Assume that $A,B \in M_n(\mathbb{R})$ and there is an invertible matrix $P \in M_n(\mathbb{C})$ that $PAP^{-1}=B$. Prove that there is an invertible matrix $Q\in M_n(\mathbb{R})$ that $QAQ^{-1}=B$
(By the symbol $M_n(F)$, we mean all $n\times n $ matrices over the field $F$.)
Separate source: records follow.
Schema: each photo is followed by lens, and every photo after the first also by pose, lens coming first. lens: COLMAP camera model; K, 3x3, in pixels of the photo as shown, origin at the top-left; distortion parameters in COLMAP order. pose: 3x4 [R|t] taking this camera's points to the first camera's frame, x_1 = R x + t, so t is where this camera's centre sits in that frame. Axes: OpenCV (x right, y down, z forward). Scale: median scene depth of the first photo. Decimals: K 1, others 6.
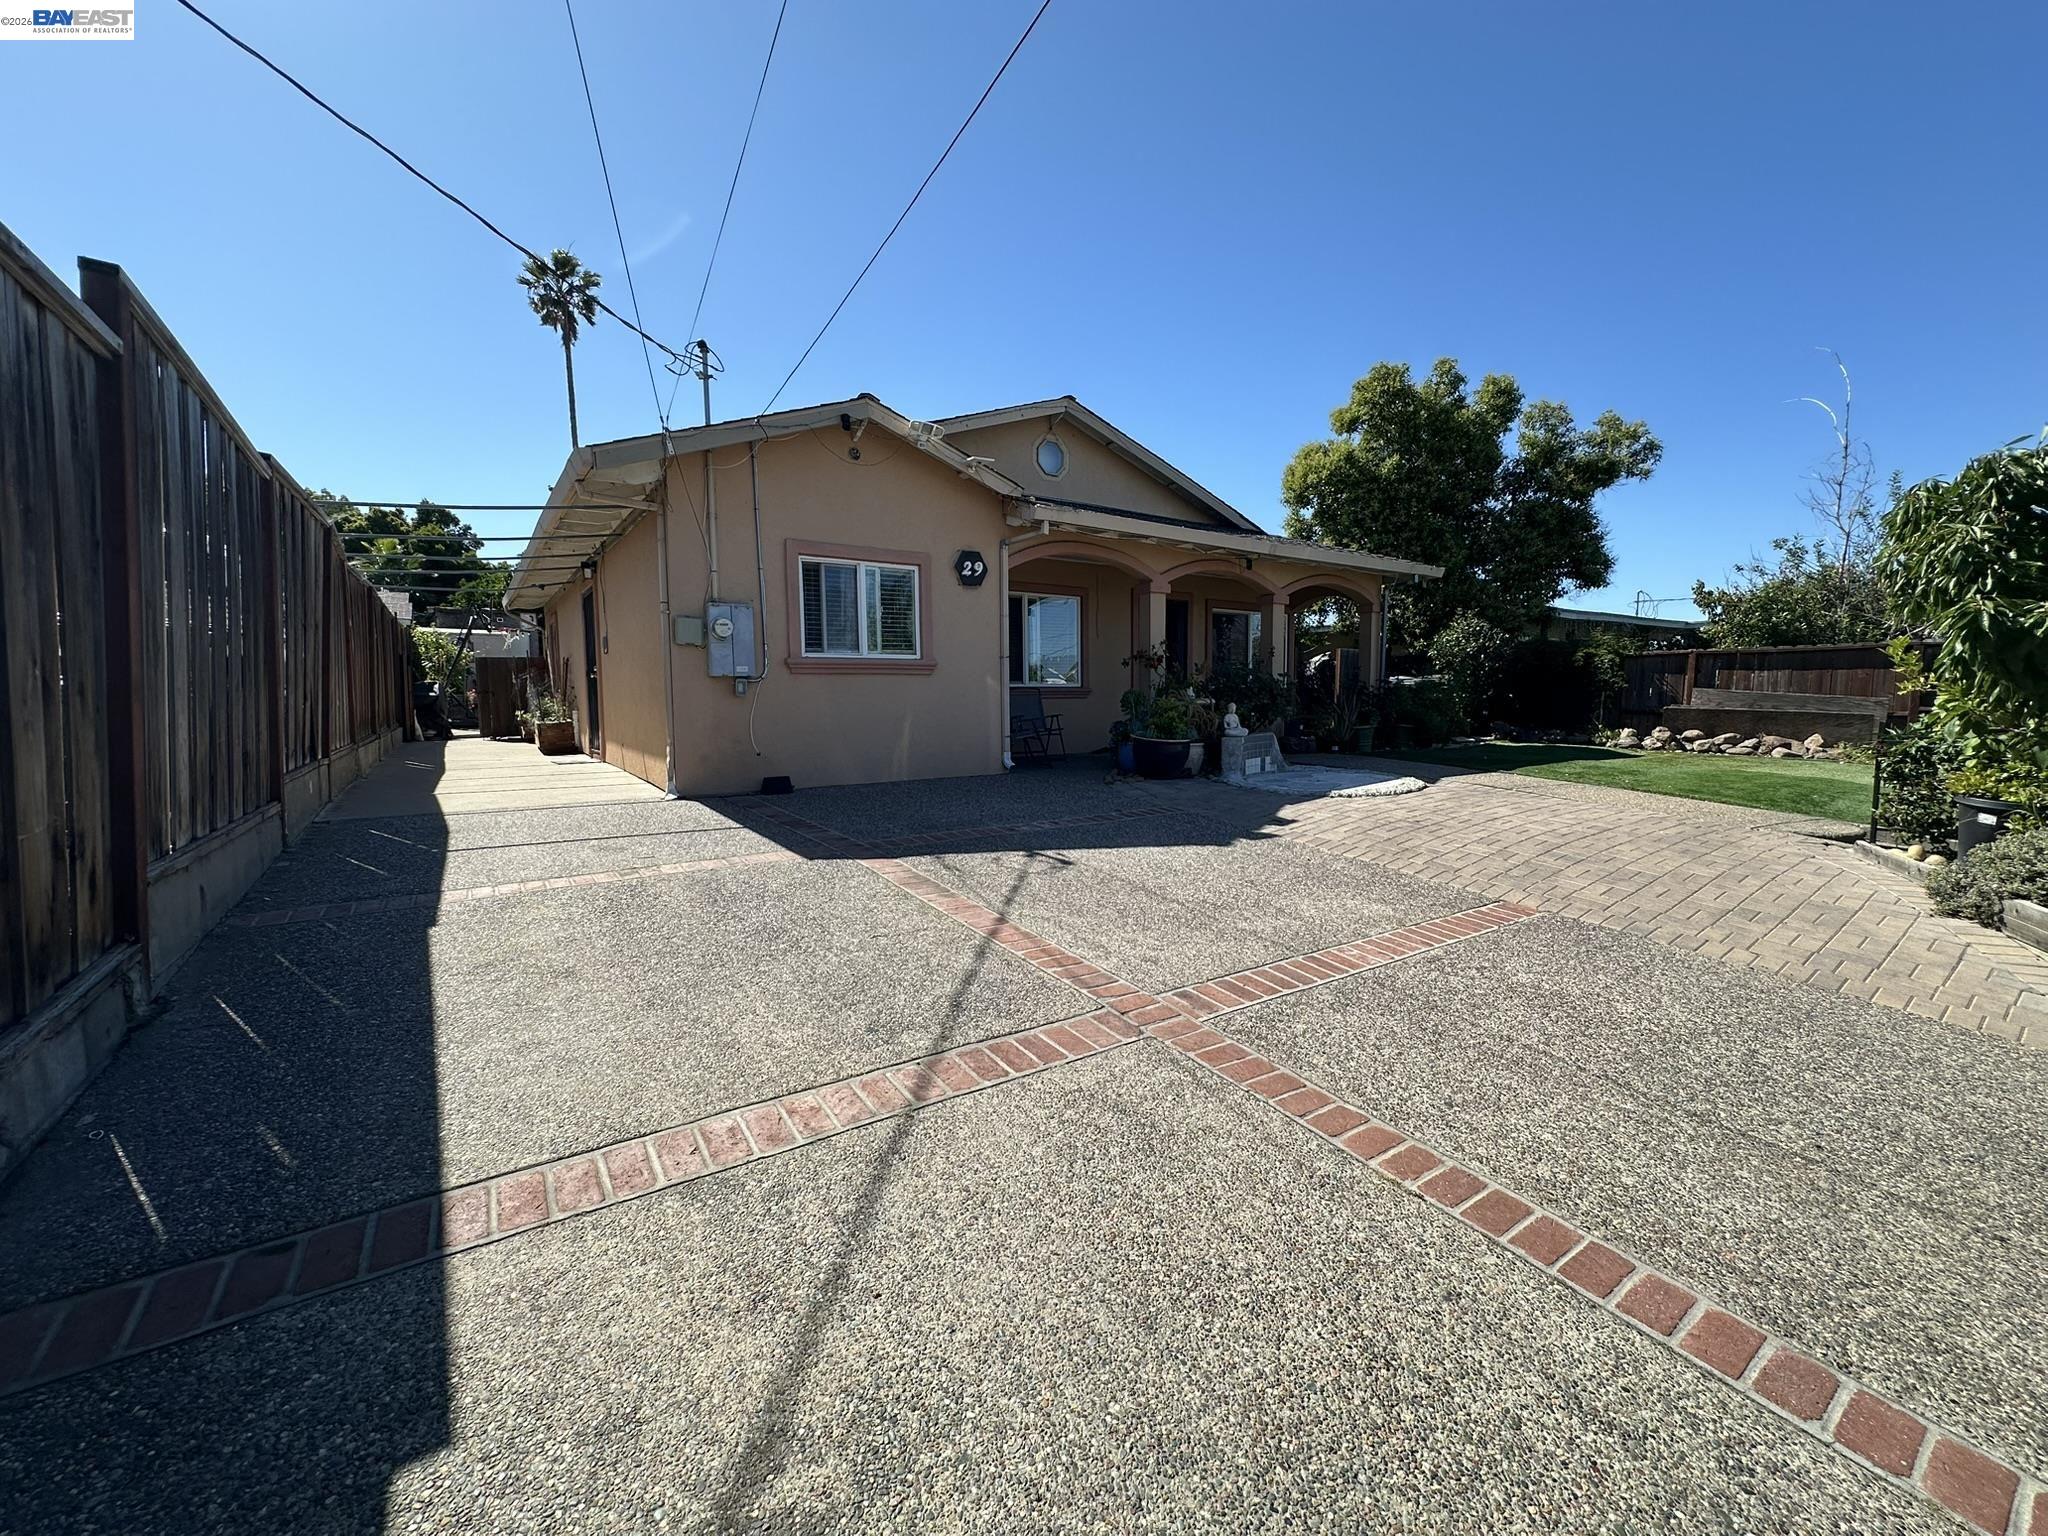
lens RADIAL K [[819.0, 0, 1021.4], [0, 819.0, 764.3], [0, 0, 1]] dist [-0.004127, 0.000524]
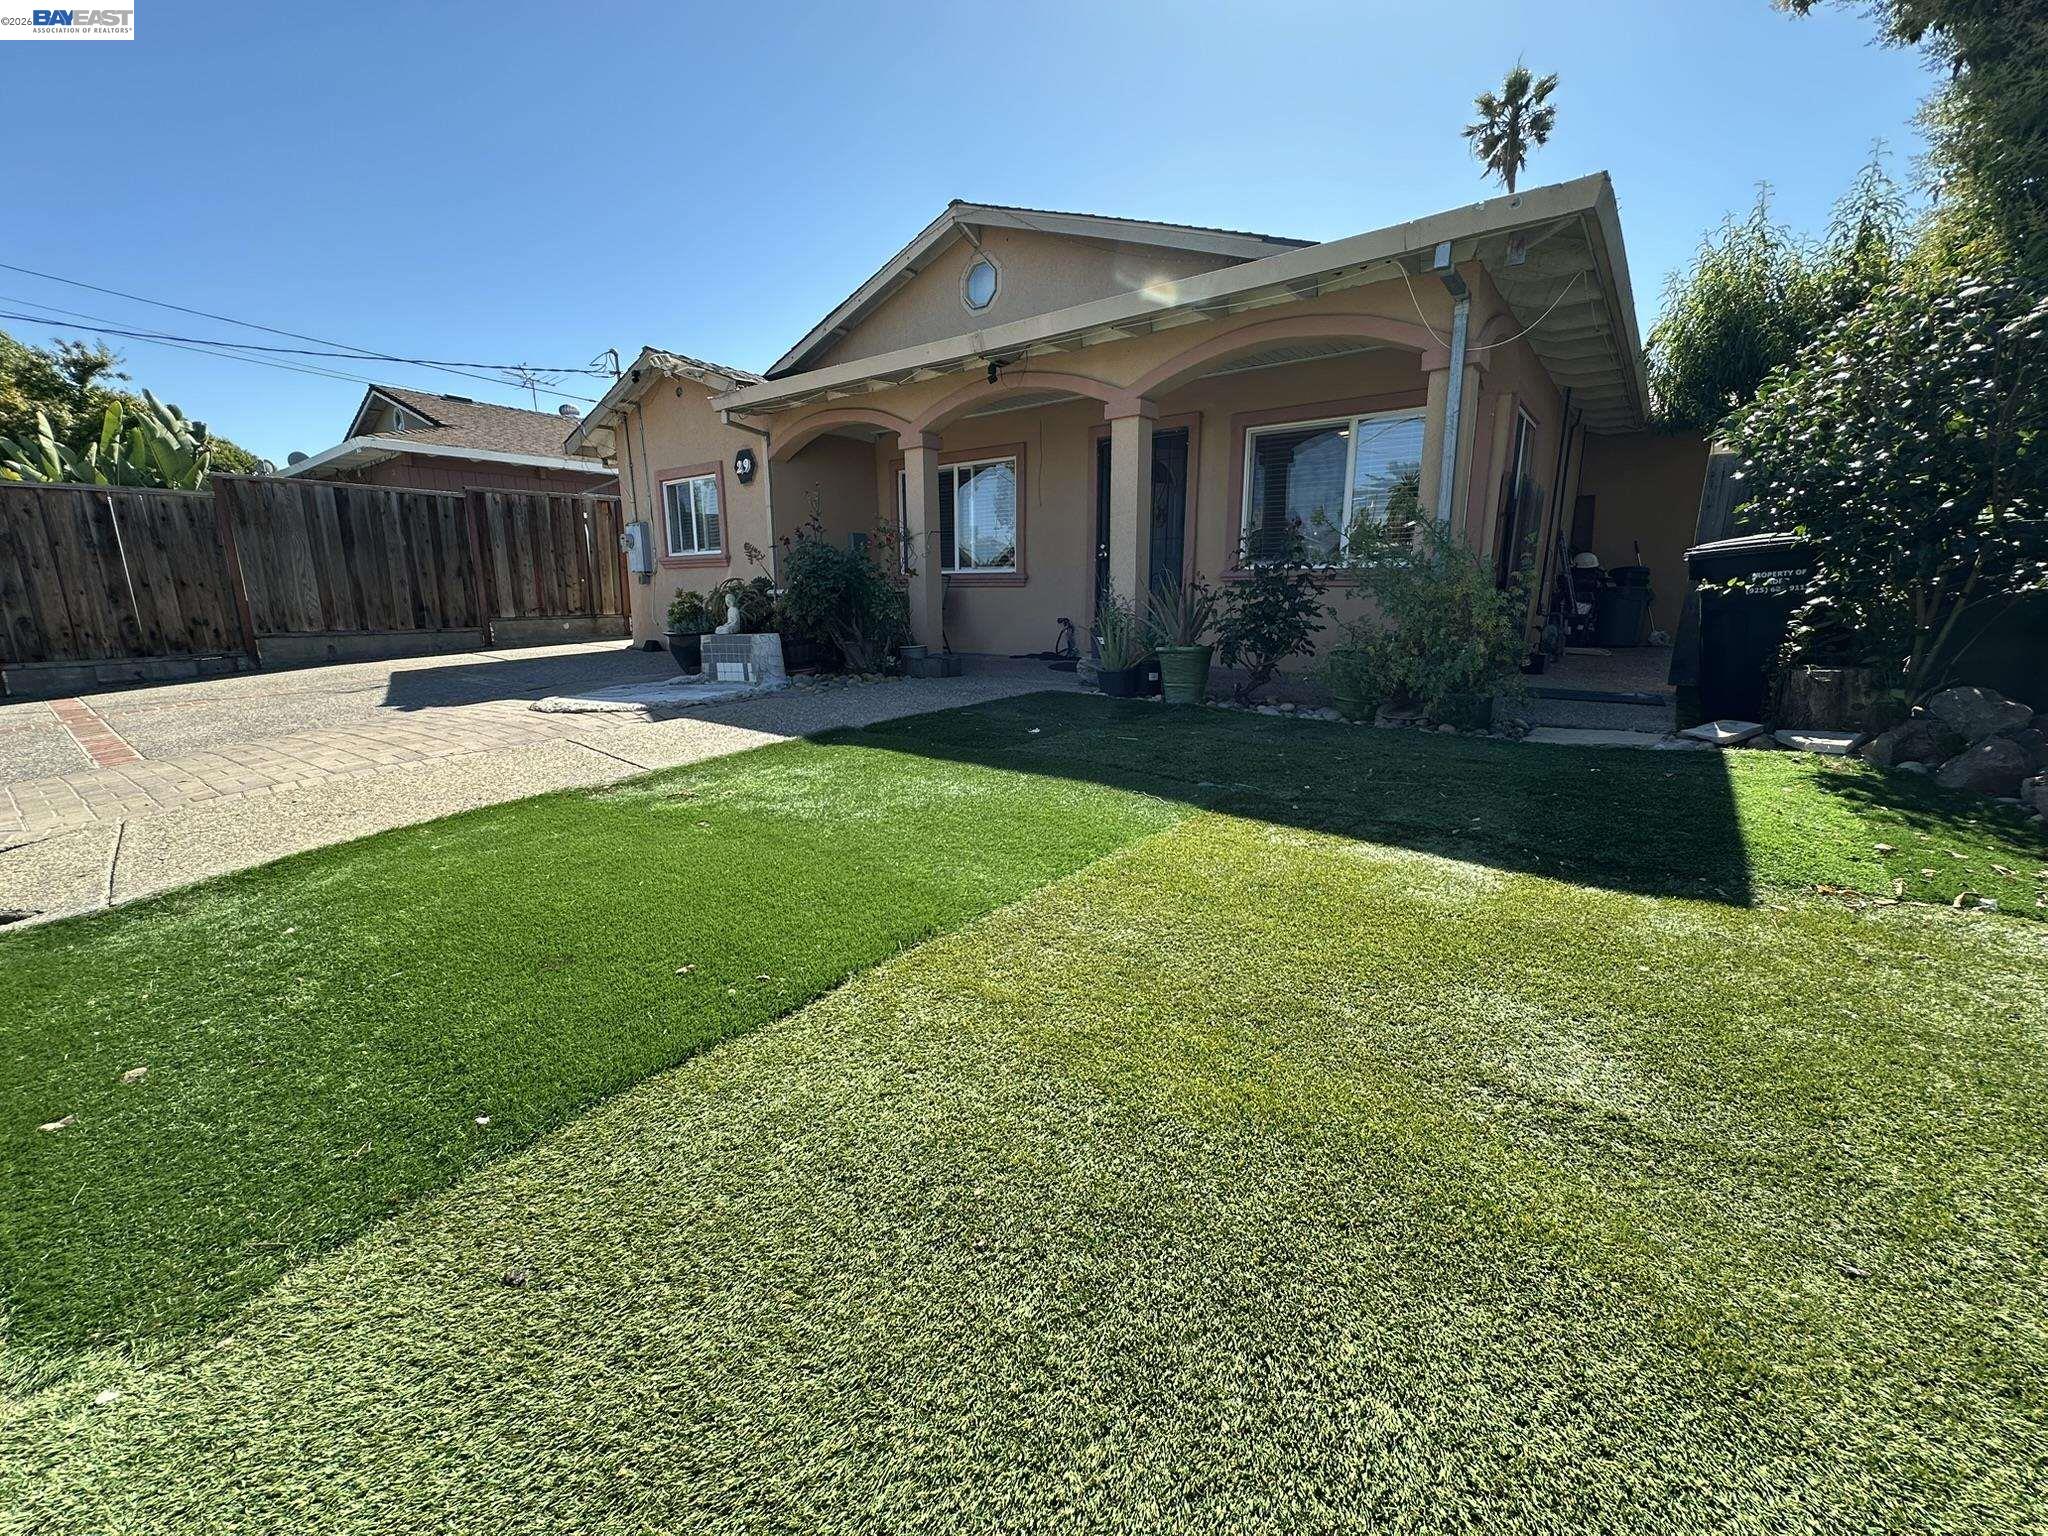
lens RADIAL K [[822.1, 0, 1018.1], [0, 822.1, 770.5], [0, 0, 1]] dist [0.000950, 0.000640]
pose [[0.308810, 0.205270, -0.928709, 0.947918], [-0.077706, 0.978614, 0.190462, -0.064234], [0.947944, 0.013350, 0.318157, 0.819380]]
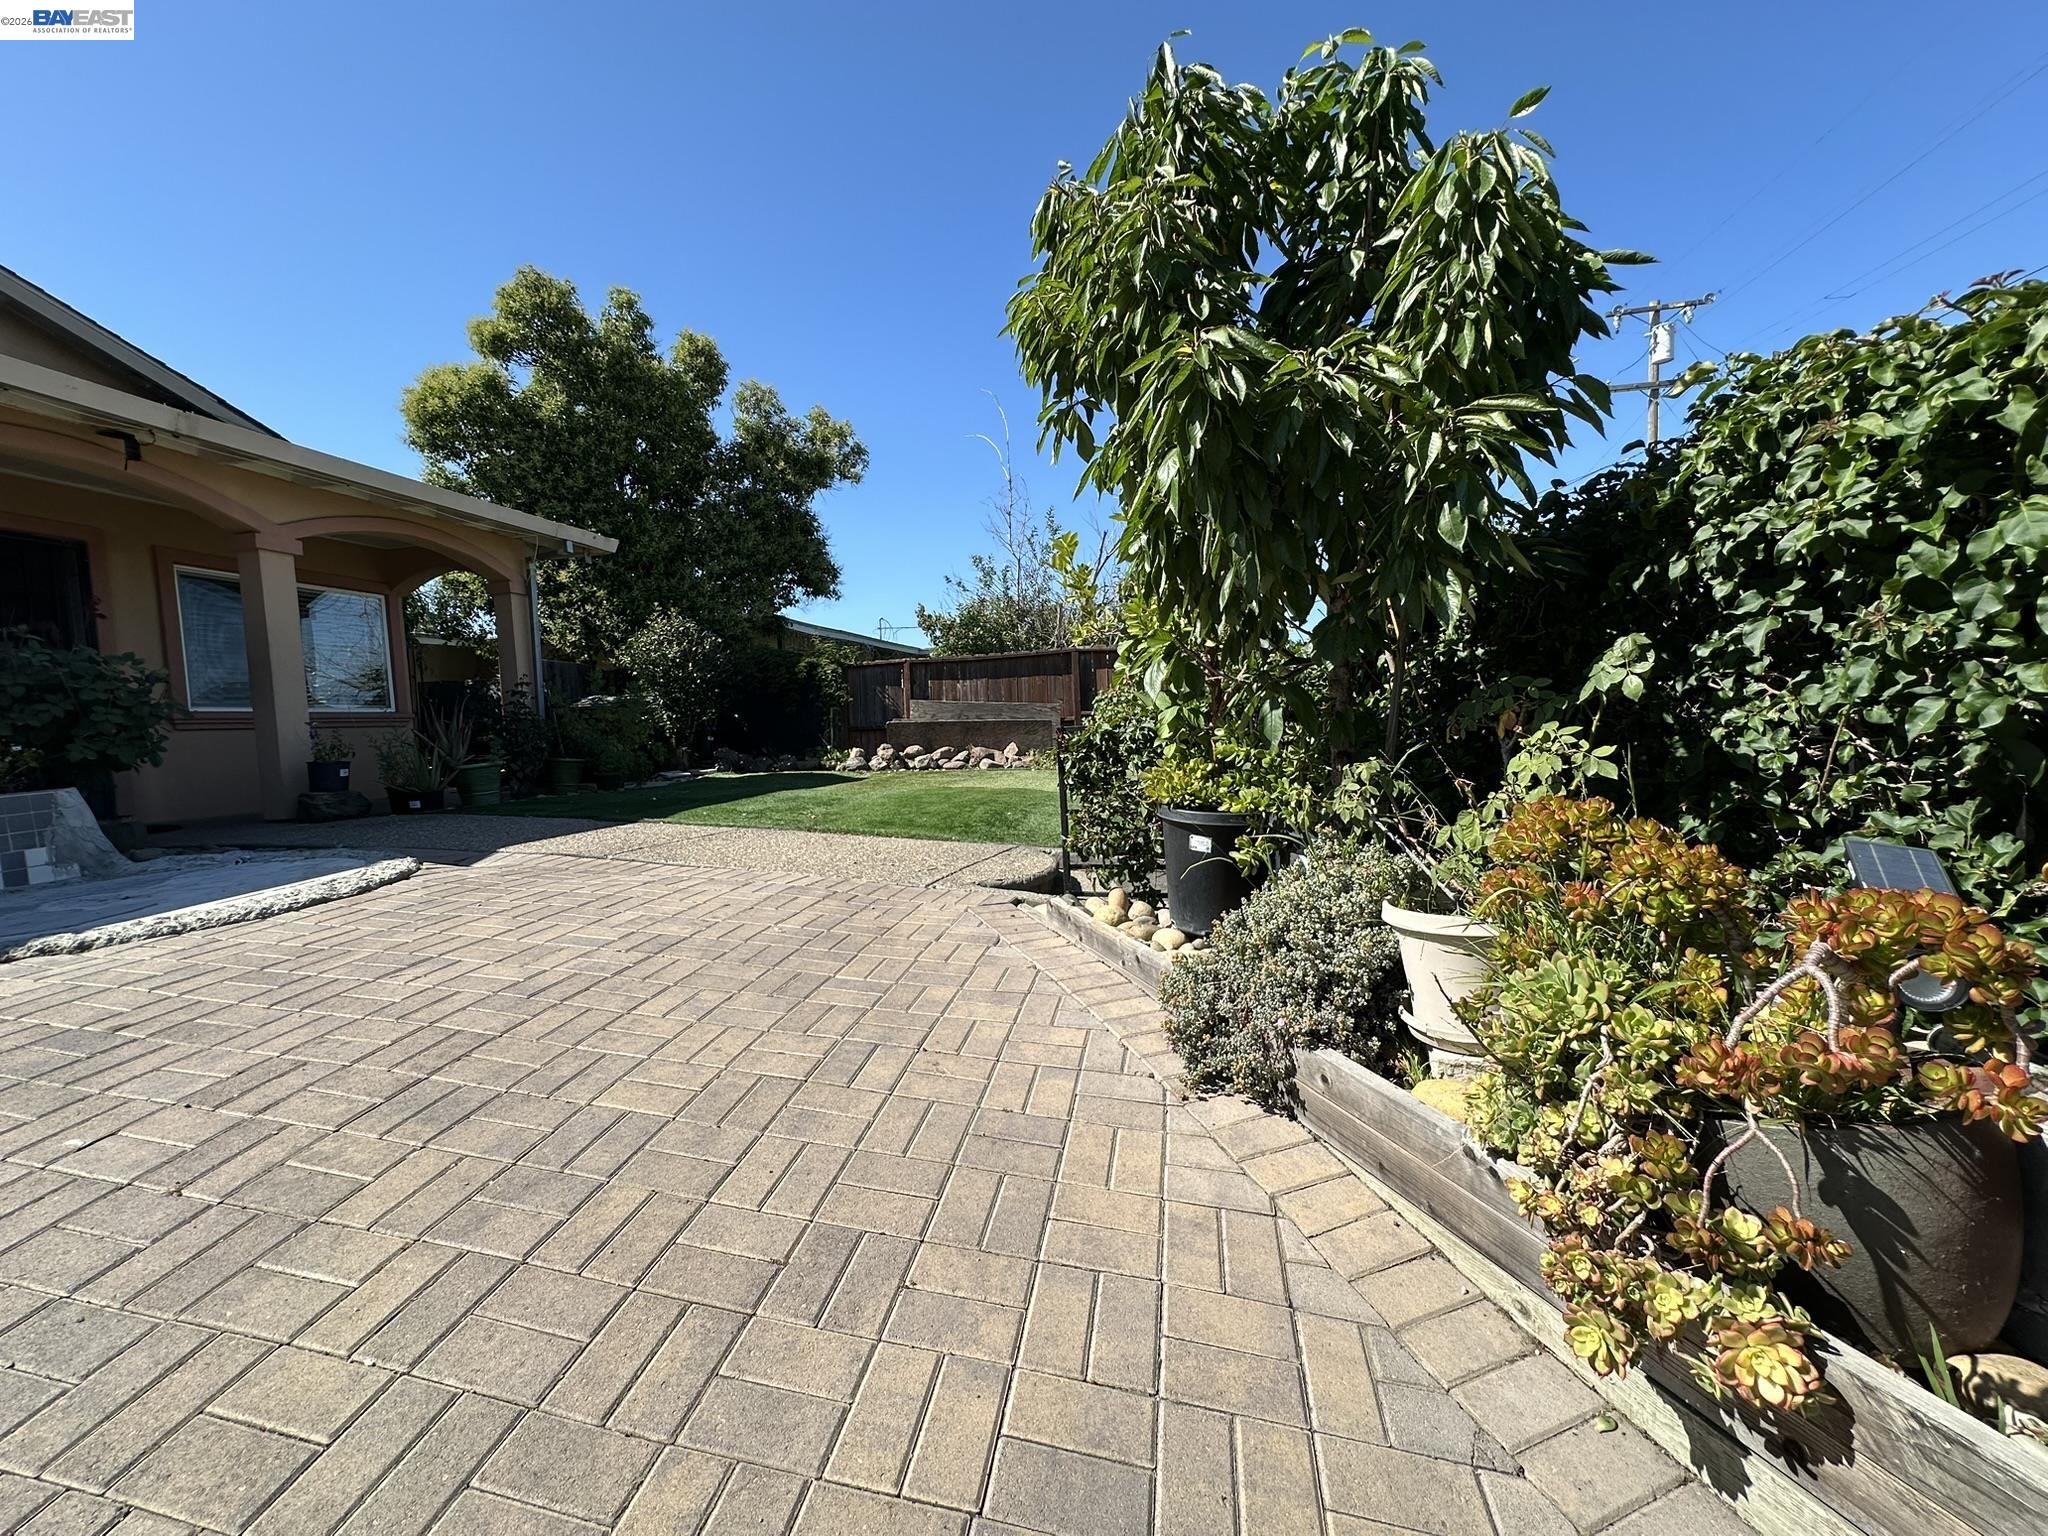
lens RADIAL K [[819.0, 0, 1021.4], [0, 819.0, 764.3], [0, 0, 1]] dist [-0.004127, 0.000524]
pose [[0.718193, -0.063124, 0.692974, 0.309448], [0.100025, 0.994899, -0.013038, 0.002416], [-0.688617, 0.078679, 0.720844, 0.296498]]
Please note the change in field from $\mathbb{C}$ to $\mathbb{R}$
I'm not sure but I think my solution is correct. Generalized statement: $L/K$ - fields extension, $A,B\in M_{n}(K)$, $A\sim B$ over $L$. We need to prove, that $A\sim B$ over K. $$A\sim B \;\text over \;L \:\Longleftrightarrow\:\left(A-\lambda E\right)\approx\left(B-\lambda E\right) (\approx\text - matrix\; equivalence)\; \text over\; L[\lambda]$$ $$\left(A-\lambda E\right)\approx diag(A-\lambda E)\;\; \text and \;\left(B-\lambda E\right)\approx diag(B-\lambda E)$$ over $K[\lambda]$, $$diag(A-\lambda E)\approx diag(B-\lambda E)$$ over $L[\lambda]$ and $$diag(A-\lambda E)\sim diag(B-\lambda E)$$ over $K$ (permutation of diagonal elements), that means $$diag(A-\lambda E)\approx diag(B-\lambda E)$$ over $K[\lambda]$, that means $$\left(A-\lambda E\right)\approx\left(B-\lambda E\right)$$ over $K[\lambda]$ and $A\sim B$ over $K$.